I do chronic, diagnosed depression, so I hope you will understand that I do not mean to be glib, Lord knows sometimes things don't get better and people and politics are very annoying (why can't I fix just a few things? would it be asking too much for people to have common sense or even intelligent self-interest?). On the glib side, however: the last week I went and bought some Vitamin D and I think it may make me feel a LOT LOT better. I am taking two of the little capsules and I know it's an oil vitamin so when I get outside more and it's after the equinox I will cut back, but right now, I like having energy. Ellie (daughter) says "Whatever you think makes you feel better, dear,"and pats my cheek.

As to praising and not immediately becoming a Thinking Knitter, honestly, just because you admire something doesn't mean you have have to become one of them in a nice solid color all the time. No one with the fortitude to work that hard setting up the nattroger (sp) is without considerable Thinking Knitter veins. But sometimes you also need to be different people, and maybe garter stitch is the RIGHT stitch, not a 16-row repeat lace.

Pale Male and Lola seem to be With Egg. Spring will come. It will probably help.


I don't care for garter stitch unless it's part of a lace pattern. The lovely symmetry of a well-knit stockinette stitch will do it for me nearly every time. Probably because I like purling better than knitting. I make hats in the round inside out so I don't have to knit.

Glad to hear Alice is feeling better. Now, you need to knit a sock or 2 with what Emma sent and take perfect pictures to share.


To me, mindless knitting is like recharging. There's definitely a place for it!

I'll blame the weather; at least, in part. We had stupid snow again overnight.

Beth S.

It's okay to knit "mindless" things. Every now and then the urge to "simplify, simplify" (Thoreau, is that?) comes over me and I just want the satisfaction of something plain. Seriously, one of the most fulfilling projects I ever made was the Everyday Cardigan. Nothing to it but acres of plain stockinette; not even a fitted sleeve cap in sight. But I enjoyed it immensely.

But maybe what you really need is to bake more bread and read a really gripping novel.
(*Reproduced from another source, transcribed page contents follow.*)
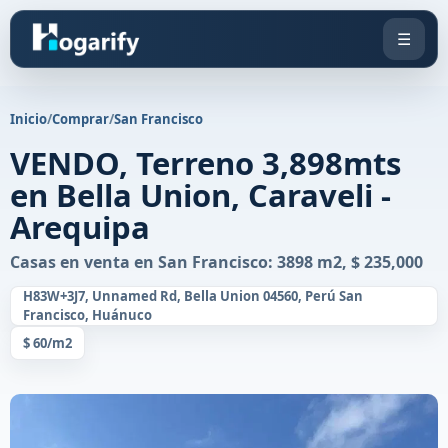
☰
Inicio
/
Comprar
/
San Francisco
VENDO, Terreno 3,898mts
en Bella Union, Caraveli -
Arequipa
Casas en venta en San Francisco: 3898 m2, $ 235,000
H83W+3J7, Unnamed Rd, Bella Union 04560, Perú San
Francisco, Huánuco
$ 60/m2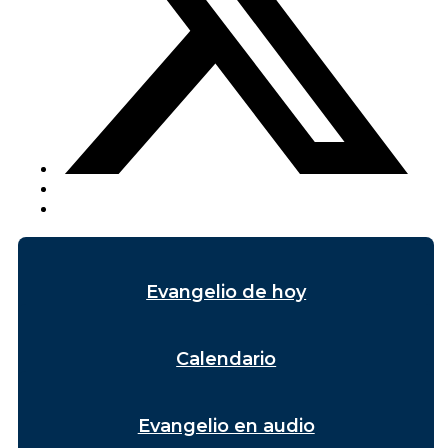
Evangelio de hoy
Calendario
Evangelio en audio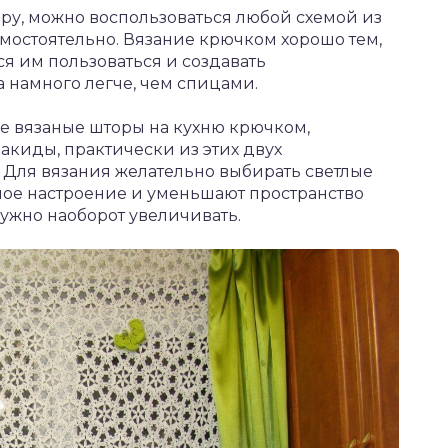
ру, можно воспользоваться любой схемой из
мостоятельно. Вязание крючком хорошо тем,
ся им пользоваться и создавать
 намного легче, чем спицами.
е вязаные шторы на кухню крючком,
акиды, практически из этих двух
 Для вязания желательно выбирать светлые
чное настроение и уменьшают пространство
нужно наоборот увеличивать.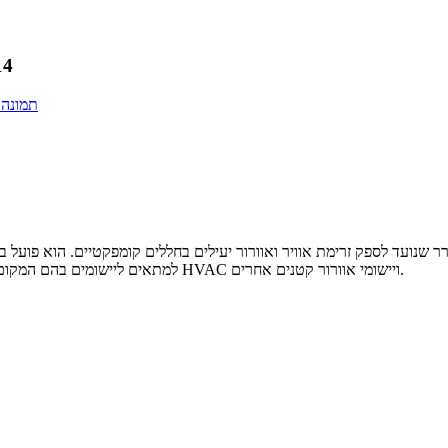
מאוורר
למתאים ליישומים בהם המקום מוגבל. סוג זה של מאוורר משמש בדרך כלל בקירור אלקטרוניקה, מערכות HVAC ויישומי אוורור קטנים אחרים.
You know, recharge the creative batteries by doing something different for a bit? And buy some daffodils if you can. Or tulips. Either will do. :-)


You know what? I find that the projects I'm drawn to reflect where I am at in my life. If my life is chaotic and out-of-control, I definitely want something mindless and soothing. If not, a charted project or something a bit more challenging is appealing to me. Don't stress about doing garter or stockinette. You're replenishing your creativity. :)

Jo in Ottawa

If things are hectic in the rest of your life and you've been recovering from that virus, you might need some relaxing. That garter stitch scarf is beautiful. I often knit plain stockingnette socks (though only once in self-striping yarn which I'm not that keen on), especially on the bus and I find it quite soothing to be doing something but not having to think too much about it. I used to find that with swimming as well -- nice for emptying the brain by just thinking about counting strokes or something.

But I'm going to second the nutrition suggestion, though with a different vitamin suggestion. A close friend of mine who suffered badly from depression once told me that cutting out caffiene and making sure you are getting enough B6 (leafy greens -- eat more spinach and broccoli) can really help, particularly if you are just feeling mildly blah. I've tried this and it does help. Drink lots of water too. I also sometimes find that just one glass of a nice red wine (like chianti or something) helps.

Look after yourself. Knit lovely scarves (just think, if you have a pile of those garter stitch scarves, you'll be all set for last minute gifts!). And just relax.


I'm glad you and Alice are feeling better. I hope you find an exciting pattern for Emma's yarn that rescues you from ennui.


I think it's like bad yarn. The more you struggle, the more twisted and tangled it gets. Viruses take a toll, winter does too. Remember that March is the hardest month. Make a cup of tea and shelve the cat o'nine tails.